To understand this, it is important to think of abstractions as a two-sided coin: On one side, we see the benefit of the abstraction, which allows a programmer to work with ever-larger and more powerful building blocks, while the other side of the coin represents the cost of the abstraction, which is called the contract. Imagine, for example, having to build something in the physical world, out of actual matter. One could conceivably build a structure out of atoms themselves, assembling the necessary molecules and arranging them carefully into perfectly formed crystalline structures. The contracts of the various elements are fairly well understood, but yet we wouldn’t try to build a refrigerator of out individual atoms.
One could imagine that building from individual atoms is the equivalent of building software from individual machine instructions, in two different ways: First, that the refrigerator is composed of atoms, just like all software is executed at some level as machine instructions; and second, that as the size and complexity of the constituent components increase, the minutiae of the contracts of the sub-components must not be surfaced in the contracts of the resulting components – those details must be hidable!

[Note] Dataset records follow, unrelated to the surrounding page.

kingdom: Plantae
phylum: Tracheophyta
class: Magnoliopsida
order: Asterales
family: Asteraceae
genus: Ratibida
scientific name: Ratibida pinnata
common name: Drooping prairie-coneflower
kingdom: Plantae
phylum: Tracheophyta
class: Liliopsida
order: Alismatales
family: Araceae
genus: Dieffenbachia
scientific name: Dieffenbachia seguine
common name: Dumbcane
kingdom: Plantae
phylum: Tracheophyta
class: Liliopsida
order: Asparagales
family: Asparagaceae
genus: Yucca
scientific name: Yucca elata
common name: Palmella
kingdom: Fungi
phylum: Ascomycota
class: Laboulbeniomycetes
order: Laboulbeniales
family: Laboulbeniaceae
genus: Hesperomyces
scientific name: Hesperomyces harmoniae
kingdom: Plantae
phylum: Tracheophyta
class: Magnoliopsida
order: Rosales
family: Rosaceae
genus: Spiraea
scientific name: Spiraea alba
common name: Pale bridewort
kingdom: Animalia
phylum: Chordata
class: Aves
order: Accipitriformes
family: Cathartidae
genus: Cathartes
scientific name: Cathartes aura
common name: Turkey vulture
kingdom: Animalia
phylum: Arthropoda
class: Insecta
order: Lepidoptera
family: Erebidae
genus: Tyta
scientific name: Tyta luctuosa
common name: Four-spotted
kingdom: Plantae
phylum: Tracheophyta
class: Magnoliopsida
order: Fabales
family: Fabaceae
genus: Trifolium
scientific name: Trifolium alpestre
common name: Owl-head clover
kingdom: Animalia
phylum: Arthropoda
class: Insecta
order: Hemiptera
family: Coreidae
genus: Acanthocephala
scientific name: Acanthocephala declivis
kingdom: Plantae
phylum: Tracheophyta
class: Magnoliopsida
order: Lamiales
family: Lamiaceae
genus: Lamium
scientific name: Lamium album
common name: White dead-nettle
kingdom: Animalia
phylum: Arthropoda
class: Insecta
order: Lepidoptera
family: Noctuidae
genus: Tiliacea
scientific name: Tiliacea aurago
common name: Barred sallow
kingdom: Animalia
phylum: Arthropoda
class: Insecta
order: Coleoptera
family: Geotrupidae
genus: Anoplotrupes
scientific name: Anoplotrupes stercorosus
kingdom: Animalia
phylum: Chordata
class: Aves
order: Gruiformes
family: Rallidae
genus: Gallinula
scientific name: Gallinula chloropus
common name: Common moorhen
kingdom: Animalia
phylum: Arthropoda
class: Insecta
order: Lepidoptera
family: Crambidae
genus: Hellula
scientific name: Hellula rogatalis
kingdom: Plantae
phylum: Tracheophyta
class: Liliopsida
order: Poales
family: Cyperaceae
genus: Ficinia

This purposeful prevention of the surfacing of minutiae is called encapsulation, and exists as one of the cornerstones of software design. It is why one can use a refrigerator without knowing the number of turns of wire in the cooling pump’s motor, and why one can use a software library without worrying about its impact on the FLAGS register of the CPU.
Ultimately, it is the recursive composition of software that creates challenges for optimization. While low level optimizations are focused on the creation of more efficient low level code, higher level optimizations rely on explicit knowledge of what portions of a component’s contract – or the contracts of the various sub-components – can be safely ignored. In other words, the optimizer must be able to identify which contractual effects are ignored or discarded by the programmer, and then leverage that information to find alternative execution solutions whose contracts manage to cover at least the non-discarded and non-ignored contract requirements. Higher-level optimizations target the elimination of entire aspects of carefully defined behavioral contracts, and as a result, they typically require extensive information from across the entire software system; in other words, high-level optimizations tend to be non-localized to the extreme! No software has been more instrumental in illustrating this concept than Java’s Hotspot virtual machine, whose capabilities include the inlining of potentially polymorphic code by the determination that the potential for dynamic dispatch is precluded, and the elimination of specific memory barriers in multi-threaded programs as the result of escape analysis.
To enable these types of future optimizations, the contracts of the system’s building blocks must be explicit, predictable, and purposefully constrained, which is what was meant by the goal of “consciously avoiding contracts whose costs are not clearly defined and understood.” The contracts in the small must be encapsulatable in the large, which is to say that contracts must be composable in such a way that side-effects are not inadvertently exposed. It has been posited[2] that “all non-trivial abstractions, to some degree, are leaky,” but each such leak is eventually and necessarily realized as a limit to systemic efficiency.

[1] Such contracts are software legacy, meaning that the contracts cannot be altered without disclaiming the past; in other words, altering the contracts will break everything.